Christians, too, condemn the killing of two Pakistani hostages in Iraq
by Qaiser Felix

Islamabad (AsiaNews) –For Manzoor W. Bhatti, "killing two Pakistani hostages is not a fight for a freedom. It is a simple form of cruelty because terrorists have no religion and no sympathies for humanity. Our compatriots, killed in Iraq because of our government active role against international terrorism, are shaheed (martyrs in the way of Allah)."   

Bhatti is the founder and president of 'Teach Awareness through Skill and Knowledge' (TASK), a Lahore-based welfare organization.
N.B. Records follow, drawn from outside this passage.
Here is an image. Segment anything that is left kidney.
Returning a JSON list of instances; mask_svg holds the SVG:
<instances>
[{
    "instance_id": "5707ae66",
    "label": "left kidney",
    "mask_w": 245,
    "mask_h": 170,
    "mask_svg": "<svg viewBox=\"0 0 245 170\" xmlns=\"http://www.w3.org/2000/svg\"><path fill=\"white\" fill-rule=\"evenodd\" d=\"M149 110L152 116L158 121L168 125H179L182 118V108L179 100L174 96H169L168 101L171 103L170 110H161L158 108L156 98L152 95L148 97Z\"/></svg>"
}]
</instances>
He is also Protestant and not the only Christian condemning the July 28 killing of Sajiid Naeem, a 29-year-old driver, and Azad Hussein Khan, a 49-year-old engineer by the "Islamic Army in Iraq". Other leaders of Pakistan's Christian communities share in the pain caused by the latest violence against the innocent.

"As Christians we want peace in the whole world," said Msgr. Lawrence John Saldanha, Archbishop of Lahore. "Violence and killings cannot solve any problems." He added: "We equally share the grief and sorrow of the mourning families and demand the remains be immediately repatriated in Pakistan."
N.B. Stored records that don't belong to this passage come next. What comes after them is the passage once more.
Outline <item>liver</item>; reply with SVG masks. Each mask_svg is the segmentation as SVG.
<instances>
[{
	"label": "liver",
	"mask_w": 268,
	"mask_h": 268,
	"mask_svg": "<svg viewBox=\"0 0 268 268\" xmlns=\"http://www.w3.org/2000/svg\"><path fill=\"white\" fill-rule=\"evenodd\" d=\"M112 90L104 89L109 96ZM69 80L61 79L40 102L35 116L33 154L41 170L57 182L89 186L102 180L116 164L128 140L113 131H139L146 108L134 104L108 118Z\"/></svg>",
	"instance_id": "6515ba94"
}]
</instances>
The same emotions were expressed by Ejaz Ghauri, president of the Christian Progressive Movement. "There is no justification for such killings . . .  We share the pain and sorrow of the families."
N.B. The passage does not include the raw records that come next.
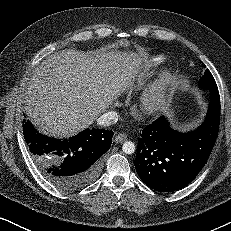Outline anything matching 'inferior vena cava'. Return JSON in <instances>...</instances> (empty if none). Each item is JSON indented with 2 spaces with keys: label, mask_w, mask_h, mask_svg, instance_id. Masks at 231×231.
Wrapping results in <instances>:
<instances>
[{
  "label": "inferior vena cava",
  "mask_w": 231,
  "mask_h": 231,
  "mask_svg": "<svg viewBox=\"0 0 231 231\" xmlns=\"http://www.w3.org/2000/svg\"><path fill=\"white\" fill-rule=\"evenodd\" d=\"M118 121V114L115 111L106 112L101 115L97 123L101 126H110Z\"/></svg>",
  "instance_id": "obj_1"
}]
</instances>
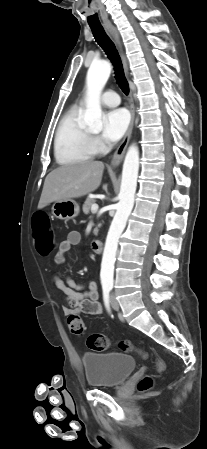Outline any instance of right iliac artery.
<instances>
[{"label": "right iliac artery", "instance_id": "82829eb1", "mask_svg": "<svg viewBox=\"0 0 207 449\" xmlns=\"http://www.w3.org/2000/svg\"><path fill=\"white\" fill-rule=\"evenodd\" d=\"M110 290L111 289L109 287L103 288V299L105 306L109 312H110Z\"/></svg>", "mask_w": 207, "mask_h": 449}]
</instances>
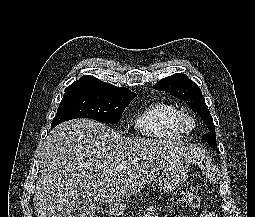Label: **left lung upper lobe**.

"Killing one individual is like killing the whole of humanity," said Father Zacharia Ghauri, from St. Mary's Seminary in Lahore.

Peter Jacob, executive secretary of National Commission for Justice and Peace-Pakistan, went further and voiced concern for those still in Iraq. "No one," he said, "is safe in Iraq today. . . . World leaders should work together to take the necessary steps to stop this violence and barbarianism."

Akram Shaheedi, a spokesperson for the Pakistani government in Islamabad, condemned in harsh words the murder of the two hostages. "Those who committed this crime have caused the greatest harm to both humanity and Islam."

In spite of being Muslim, the two hostages were guilty in the eyes of the terrorists of working for US forces in Iraq. In their statement claiming responsibility, the kidnappers said the hostages were also killed because of remarks made by Pakistan's President Pervez Musharraf regarding a possible role for Pakistani troops in Iraq in protecting the UN mission. In them Mursharraf indicated that Pakistan could send troops if invited by the Iraqi government and Pakistan's parliament approved the move.